Exercise data below:

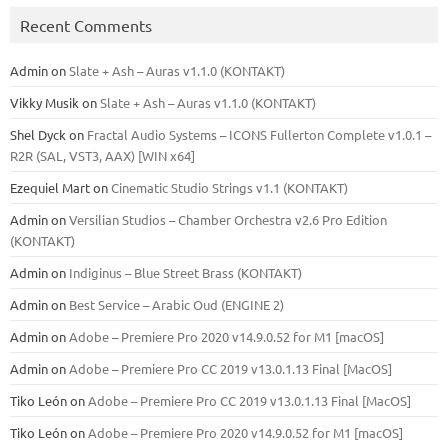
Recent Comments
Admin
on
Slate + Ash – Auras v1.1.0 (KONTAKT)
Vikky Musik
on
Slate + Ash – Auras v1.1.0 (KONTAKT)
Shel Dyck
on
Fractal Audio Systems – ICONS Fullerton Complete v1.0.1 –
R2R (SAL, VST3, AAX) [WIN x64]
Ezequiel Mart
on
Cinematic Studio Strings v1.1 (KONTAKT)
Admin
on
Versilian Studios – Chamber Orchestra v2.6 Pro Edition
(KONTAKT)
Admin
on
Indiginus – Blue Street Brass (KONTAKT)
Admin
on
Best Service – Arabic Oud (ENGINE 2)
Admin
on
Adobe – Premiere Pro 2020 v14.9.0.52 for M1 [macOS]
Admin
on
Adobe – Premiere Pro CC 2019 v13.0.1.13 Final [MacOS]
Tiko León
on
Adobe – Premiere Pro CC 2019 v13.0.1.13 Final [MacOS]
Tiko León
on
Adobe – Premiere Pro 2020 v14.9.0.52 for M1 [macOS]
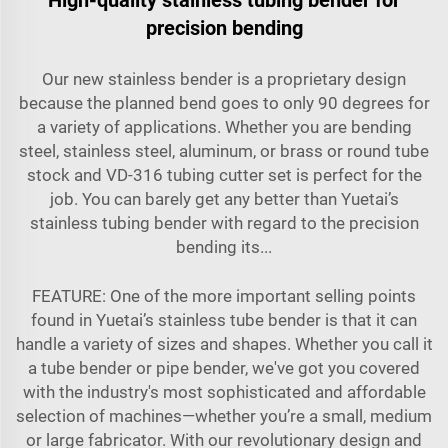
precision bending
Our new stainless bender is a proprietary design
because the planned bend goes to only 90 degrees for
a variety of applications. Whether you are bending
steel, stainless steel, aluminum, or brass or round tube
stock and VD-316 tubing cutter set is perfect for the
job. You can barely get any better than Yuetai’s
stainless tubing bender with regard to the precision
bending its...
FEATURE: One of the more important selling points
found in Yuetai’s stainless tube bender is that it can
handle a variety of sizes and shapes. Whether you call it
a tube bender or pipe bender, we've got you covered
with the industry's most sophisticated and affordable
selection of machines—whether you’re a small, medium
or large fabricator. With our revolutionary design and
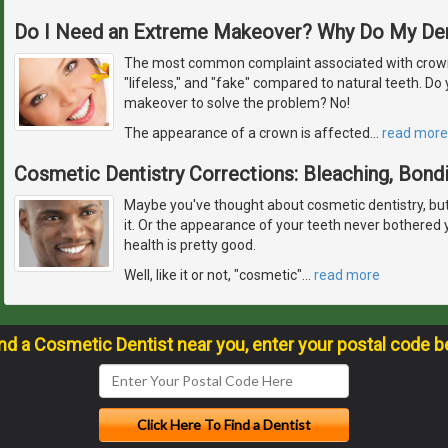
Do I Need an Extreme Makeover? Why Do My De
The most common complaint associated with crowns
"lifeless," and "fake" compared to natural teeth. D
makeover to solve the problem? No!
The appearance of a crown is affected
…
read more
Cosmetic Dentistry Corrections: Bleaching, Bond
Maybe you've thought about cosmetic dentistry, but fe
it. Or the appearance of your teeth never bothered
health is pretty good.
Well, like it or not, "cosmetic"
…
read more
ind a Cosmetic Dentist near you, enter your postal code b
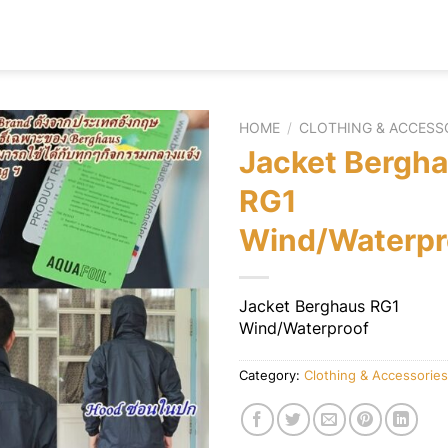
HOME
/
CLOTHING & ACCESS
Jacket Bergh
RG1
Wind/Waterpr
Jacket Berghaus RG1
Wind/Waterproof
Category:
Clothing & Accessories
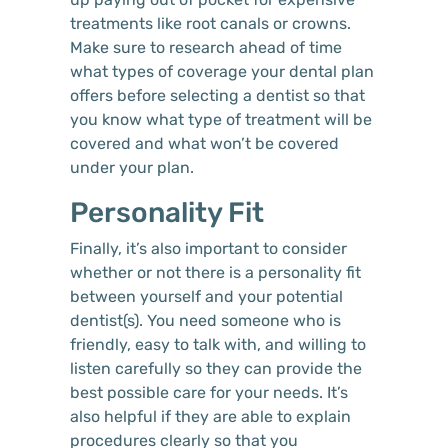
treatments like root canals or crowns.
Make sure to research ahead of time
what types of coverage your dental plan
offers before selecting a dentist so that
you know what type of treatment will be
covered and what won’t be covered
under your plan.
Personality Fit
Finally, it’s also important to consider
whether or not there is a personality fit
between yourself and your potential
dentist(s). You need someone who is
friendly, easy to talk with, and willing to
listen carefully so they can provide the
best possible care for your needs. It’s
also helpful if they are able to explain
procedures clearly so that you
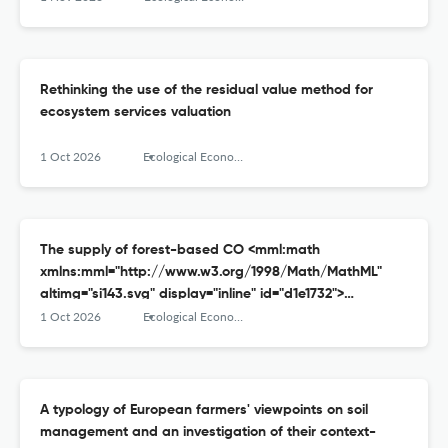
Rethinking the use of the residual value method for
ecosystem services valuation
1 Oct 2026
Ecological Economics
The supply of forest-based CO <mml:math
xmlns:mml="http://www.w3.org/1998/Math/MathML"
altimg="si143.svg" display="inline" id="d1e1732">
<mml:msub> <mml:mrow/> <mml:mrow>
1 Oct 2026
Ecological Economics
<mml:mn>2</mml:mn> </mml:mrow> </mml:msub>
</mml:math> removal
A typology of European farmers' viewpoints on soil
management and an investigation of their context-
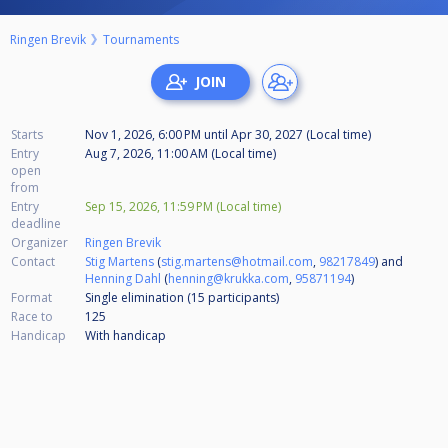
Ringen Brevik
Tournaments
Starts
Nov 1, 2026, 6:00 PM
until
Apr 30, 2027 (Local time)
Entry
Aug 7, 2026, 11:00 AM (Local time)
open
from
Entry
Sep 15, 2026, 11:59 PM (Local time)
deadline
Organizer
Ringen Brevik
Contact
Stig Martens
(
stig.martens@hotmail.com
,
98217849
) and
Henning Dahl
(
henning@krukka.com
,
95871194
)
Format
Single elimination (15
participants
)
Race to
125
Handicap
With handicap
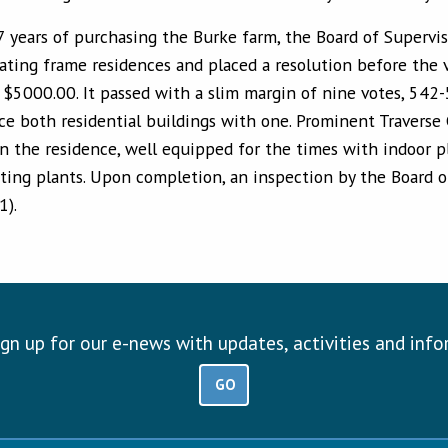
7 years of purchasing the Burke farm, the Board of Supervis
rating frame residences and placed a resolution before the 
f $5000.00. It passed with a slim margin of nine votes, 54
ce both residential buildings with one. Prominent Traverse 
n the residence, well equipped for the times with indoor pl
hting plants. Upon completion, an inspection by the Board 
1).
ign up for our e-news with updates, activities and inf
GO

End of Exercise data.

• _About this exercise_
Where a picture appears, omit it; restate every other part of the entries word for word.

• _Response box_
Recent Comments
Admin
on
Slate + Ash – Auras v1.1.0 (KONTAKT)
Vikky Musik
on
Slate + Ash – Auras v1.1.0 (KONTAKT)
Shel Dyck
on
Fractal Audio Systems – ICONS Fullerton Complete v1.0.1 –
R2R (SAL, VST3, AAX) [WIN x64]
Ezequiel Mart
on
Cinematic Studio Strings v1.1 (KONTAKT)
Admin
on
Versilian Studios – Chamber Orchestra v2.6 Pro Edition
(KONTAKT)
Admin
on
Indiginus – Blue Street Brass (KONTAKT)
Admin
on
Best Service – Arabic Oud (ENGINE 2)
Admin
on
Adobe – Premiere Pro 2020 v14.9.0.52 for M1 [macOS]
Admin
on
Adobe – Premiere Pro CC 2019 v13.0.1.13 Final [MacOS]
Tiko León
on
Adobe – Premiere Pro CC 2019 v13.0.1.13 Final [MacOS]
Tiko León
on
Adobe – Premiere Pro 2020 v14.9.0.52 for M1 [macOS]
precision bending
Our new stainless bender is a proprietary design
because the planned bend goes to only 90 degrees for
a variety of applications. Whether you are bending
steel, stainless steel, aluminum, or brass or round tube
stock and VD-316 tubing cutter set is perfect for the
job. You can barely get any better than Yuetai’s
stainless tubing bender with regard to the precision
bending its...
FEATURE: One of the more important selling points
found in Yuetai’s stainless tube bender is that it can
handle a variety of sizes and shapes. Whether you call it
a tube bender or pipe bender, we've got you covered
with the industry's most sophisticated and affordable
selection of machines—whether you’re a small, medium
or large fabricator. With our revolutionary design and
Do I Need an Extreme Makeover? Why Do My De
The most common complaint associated with crowns
"lifeless," and "fake" compared to natural teeth. D
makeover to solve the problem? No!
The appearance of a crown is affected
…
read more
Cosmetic Dentistry Corrections: Bleaching, Bond
Maybe you've thought about cosmetic dentistry, but fe
it. Or the appearance of your teeth never bothered
health is pretty good.
Well, like it or not, "cosmetic"
…
read more
ind a Cosmetic Dentist near you, enter your postal code b
HOME
/
CLOTHING & ACCESS
Jacket Bergh
RG1
Wind/Waterpr
Jacket Berghaus RG1
Wind/Waterproof
Category:
Clothing & Accessories
treatments like root canals or crowns.
Make sure to research ahead of time
what types of coverage your dental plan
offers before selecting a dentist so that
you know what type of treatment will be
covered and what won’t be covered
under your plan.
Personality Fit
Finally, it’s also important to consider
whether or not there is a personality fit
between yourself and your potential
dentist(s). You need someone who is
friendly, easy to talk with, and willing to
listen carefully so they can provide the
best possible care for your needs. It’s
also helpful if they are able to explain
procedures clearly so that you
Rethinking the use of the residual value method for
ecosystem services valuation
1 Oct 2026
Ecological Economics
The supply of forest-based CO <mml:math
xmlns:mml="http://www.w3.org/1998/Math/MathML"
altimg="si143.svg" display="inline" id="d1e1732">
<mml:msub> <mml:mrow/> <mml:mrow>
1 Oct 2026
Ecological Economics
<mml:mn>2</mml:mn> </mml:mrow> </mml:msub>
</mml:math> removal
A typology of European farmers' viewpoints on soil
management and an investigation of their context-
Ringen Brevik
Tournaments
Starts
Nov 1, 2026, 6:00 PM
until
Apr 30, 2027 (Local time)
Entry
Aug 7, 2026, 11:00 AM (Local time)
open
from
Entry
Sep 15, 2026, 11:59 PM (Local time)
deadline
Organizer
Ringen Brevik
Contact
Stig Martens
(
stig.martens@hotmail.com
,
98217849
) and
Henning Dahl
(
henning@krukka.com
,
95871194
)
Format
Single elimination (15
participants
)
Race to
125
Handicap
With handicap
7 years of purchasing the Burke farm, the Board of Supervis
rating frame residences and placed a resolution before the 
f $5000.00. It passed with a slim margin of nine votes, 54
ce both residential buildings with one. Prominent Traverse 
n the residence, well equipped for the times with indoor pl
hting plants. Upon completion, an inspection by the Board 
1).
ign up for our e-news with updates, activities and inf
GO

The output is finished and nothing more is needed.